Briner Peter · Ständerat · Schaffhausen · Freisinnig-demokratische Fraktion · 2007-12-06

Wortprotokoll

Es wird im Zusammenhang mit den bilateralen Verträgen mit der Europäischen Union viel und auch skeptisch vom autonomen Nachvollzug gesprochen. Jetzt haben wir ein erstes Mal einen Fall, bei dem wir auch autonom, aber nicht ganz automatisch nachvollziehen - weil wir nämlich im Kleingedruckten etwas gefunden haben, was uns nicht passt.

Wir sind ausgezogen, ein Medienabkommen abzuschliessen, das im Wesentlichen der Filmförderung als Bestandteil unserer Kultur dienen sollte. Das wollten wir. Erhalten haben wir nun aber ein Abkommen, das, etwas verkürzt gesagt, der Alkoholwerbung am Schweizer Fernsehen sowie eventuell religiöser und politischer Werbung die Türe öffnet. Das wollten wir eben nicht.
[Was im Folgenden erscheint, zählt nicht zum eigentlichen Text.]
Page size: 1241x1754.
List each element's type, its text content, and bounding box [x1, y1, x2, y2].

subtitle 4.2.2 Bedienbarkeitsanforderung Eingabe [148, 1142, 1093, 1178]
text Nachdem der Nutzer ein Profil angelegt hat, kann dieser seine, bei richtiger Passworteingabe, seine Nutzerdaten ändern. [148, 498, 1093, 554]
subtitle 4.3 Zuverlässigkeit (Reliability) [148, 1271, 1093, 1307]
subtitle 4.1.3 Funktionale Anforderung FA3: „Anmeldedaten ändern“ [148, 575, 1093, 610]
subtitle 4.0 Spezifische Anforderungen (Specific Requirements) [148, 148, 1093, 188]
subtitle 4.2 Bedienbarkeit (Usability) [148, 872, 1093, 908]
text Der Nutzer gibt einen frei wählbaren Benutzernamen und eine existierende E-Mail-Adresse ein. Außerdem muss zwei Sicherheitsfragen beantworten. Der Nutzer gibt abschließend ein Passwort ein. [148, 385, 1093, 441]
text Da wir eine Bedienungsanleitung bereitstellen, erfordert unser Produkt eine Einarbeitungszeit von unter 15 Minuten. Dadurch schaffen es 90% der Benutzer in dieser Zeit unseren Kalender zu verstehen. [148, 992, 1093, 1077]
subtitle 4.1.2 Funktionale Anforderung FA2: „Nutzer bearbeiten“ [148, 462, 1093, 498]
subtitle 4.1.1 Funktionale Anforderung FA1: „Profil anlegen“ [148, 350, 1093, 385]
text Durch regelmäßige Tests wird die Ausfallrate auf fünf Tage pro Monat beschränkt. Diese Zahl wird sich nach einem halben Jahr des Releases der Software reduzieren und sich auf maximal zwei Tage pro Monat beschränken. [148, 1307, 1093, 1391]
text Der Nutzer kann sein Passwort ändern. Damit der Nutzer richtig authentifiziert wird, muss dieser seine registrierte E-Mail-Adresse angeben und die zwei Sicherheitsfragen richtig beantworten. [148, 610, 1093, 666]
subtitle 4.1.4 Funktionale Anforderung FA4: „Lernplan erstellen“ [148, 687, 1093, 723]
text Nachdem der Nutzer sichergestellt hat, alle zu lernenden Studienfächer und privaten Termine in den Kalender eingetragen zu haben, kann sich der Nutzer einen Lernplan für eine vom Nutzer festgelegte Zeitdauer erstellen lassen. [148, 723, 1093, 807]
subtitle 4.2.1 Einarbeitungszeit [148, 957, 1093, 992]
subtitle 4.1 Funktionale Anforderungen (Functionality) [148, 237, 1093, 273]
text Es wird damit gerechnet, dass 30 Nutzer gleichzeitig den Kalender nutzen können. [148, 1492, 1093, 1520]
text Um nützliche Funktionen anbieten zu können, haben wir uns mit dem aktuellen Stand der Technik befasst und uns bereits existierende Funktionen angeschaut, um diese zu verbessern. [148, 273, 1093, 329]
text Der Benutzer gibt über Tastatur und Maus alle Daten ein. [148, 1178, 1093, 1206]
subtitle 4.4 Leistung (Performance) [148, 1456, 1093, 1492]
Bevor wir uns den Vorwurf machen müssen, dass wir, sobald die EU etwas will, automatisch nachziehen, selbst wenn das Schweizer Volk zum RTVG eine ganz andere Meinung hat und dieses RTVG noch kein Jahr lang in Kraft ist: Es ist [PAGE 1016] sinnvoll, dass wir diese Geschichte an den Bundesrat zurückweisen, mit den Forderungen, wie sie die Sprecherin, Frau Sommaruga, gestellt hat. Ich muss Ihnen sagen: Dem Bundesrat kommt diese Sache offensichtlich auch nicht ganz geheuer vor. Lesen Sie doch Seite 6690 der Botschaft, wo er selber schreibt: "Der Bundesrat wird das Abkommen am 30. November 2008 kündigen, sofern er bis dann nach Abwägung der medienpolitischen Interessen und denen der Filmkultur ... nicht die Notwendigkeit einer RTVG-Revision beschlossen hat." Das ist ein merkwürdiger Salto. Der Bundesrat würde dieses Abkommen also noch innerhalb eines Jahres kündigen. Wäre es dann nicht viel klüger, das gar nicht erst zu ratifizieren und dem Bundesrat die Gelegenheit zu geben, mit seiner Weisheit hier eine Lösung zu finden, die auch der schweizerischen Gesetzgebung und dem schweizerischen Gesetzgeber gerecht würde?